== Texte fourni ==
+++

La nature prématurée de la requête

[44] La décision de radier les faits essentiels présumés s’inscrit dans la décision des faits et des éléments de preuve que la Cours préfère. Le juge qui préside est mieux placé pour décider de cette appréciation des éléments de preuve après avoir bénéficié de tous les éléments de preuve présentés par les deux parties. Les appelantes produiront leur preuve au procès, ce qui acquittera ou non leur fardeau de la preuve contre l’ensemble d’hypothèses formulées par le ministre [65] . La radiation des hypothèses dérivées d’une preuve non présentées et les conclusions avec lesquelles l’appelant au dossier n’est pas d’accord ou qu’il conteste est une détermination prématurée et inappropriée à faire pour le juge des requêtes [66] .

V. CONCLUSION, DÉPENS ET AUTRES QUESTIONS

Résumé

[45] La requête en radiation des hypothèses en litige est rejetée. Les dépens sont réservés et seront déterminés par le juge qui préside la présente affaire. Même si la requête des appelantes est rejetée, il ne s’agit pas d’une détermination ou d’une quelconque conclusion quant à la valeur probante de l’algorithme de la SVCE ou quant à la question de savoir si elle renforce ou appuie de manière satisfaisante les hypothèses du ministre et rejette les registres des appelantes. Ce genre de décision n’est pas du ressort d’un juge des requêtes, par conséquent, il est encore plus préférable de déférer la présente question en litige au juge de première instance.

[46] Actuellement, les interrogatoires préalables sont terminés. Les projets de réponses modifiées ont été peaufinés pour représenter des hypothèses arithmétiques et méthodiques plus précises. Elles sont acceptées et elles seront signifiées et déposées par l’intimée, à moins que les appelantes élèvent par ailleurs des objections (ce qui n’est pas clair actuellement), dans les 30 jours suivant la date du présent jugement.

[47] Sous réserve du paragraphe précédent concernant les projets de réponses modifiées, les parties devront presenter une demande conjointe à la Cour dans les 60 jours suivant la signification et le dépôt des réponses modifiées. Sur réception, la gestion des instances sera terminée et les appels seront inscrits pour l’audition.

Signé à Ottawa, Canada, ce 11e jour de février 2022.

« R.S. Bocock »

Le juge Bocock

Traduction certifiée conforme

ce 30e jour de novembre 2022.

François Brunet, réviseur


ANNEXE A

Les hypothèses de fait du ministre contestées par les appelantes, les motifs et la preuve par affidavit

Sous-alinéa de la réponse du ministre à l’avis d’appel contesté par les appelantes

Hypothèse(s) de fait tirée(s) de la réponse du ministre à l’avis d’appel [67]

Motifs plaidés par les appelantes dans la requête en radiation (comme ils sont regroupés dans le paragraphe 7 des motifs de l’ordonnance)

+++

== Extrait des données ==
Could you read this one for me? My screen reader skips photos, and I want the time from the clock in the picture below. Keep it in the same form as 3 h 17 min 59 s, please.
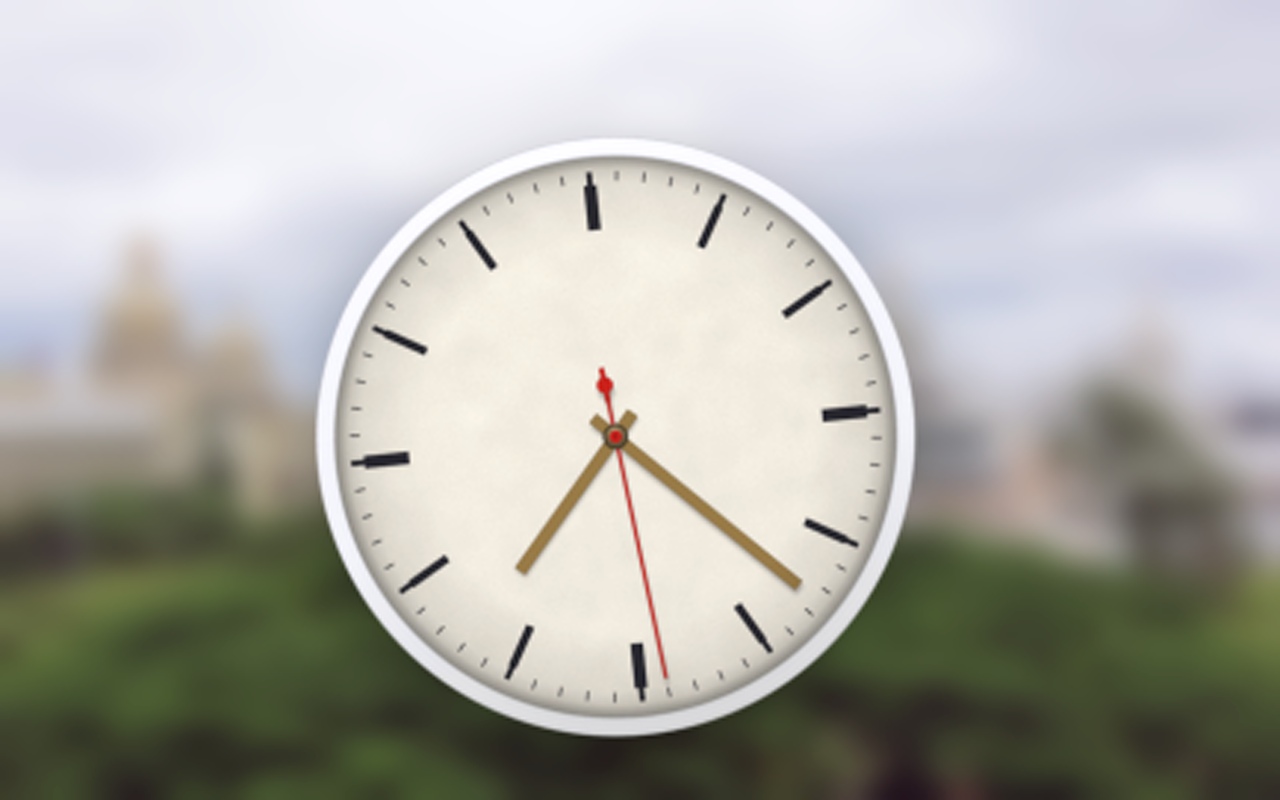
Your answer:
7 h 22 min 29 s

+++

== Consigne ==
Transcrivez sans rien changer le passage du texte fourni qui va de « [46] Actuellement, les » à « inscrits pour l’audition. ».

== Réponse attendue ==
[46] Actuellement, les interrogatoires préalables sont terminés. Les projets de réponses modifiées ont été peaufinés pour représenter des hypothèses arithmétiques et méthodiques plus précises. Elles sont acceptées et elles seront signifiées et déposées par l’intimée, à moins que les appelantes élèvent par ailleurs des objections (ce qui n’est pas clair actuellement), dans les 30 jours suivant la date du présent jugement.

[47] Sous réserve du paragraphe précédent concernant les projets de réponses modifiées, les parties devront presenter une demande conjointe à la Cour dans les 60 jours suivant la signification et le dépôt des réponses modifiées. Sur réception, la gestion des instances sera terminée et les appels seront inscrits pour l’audition.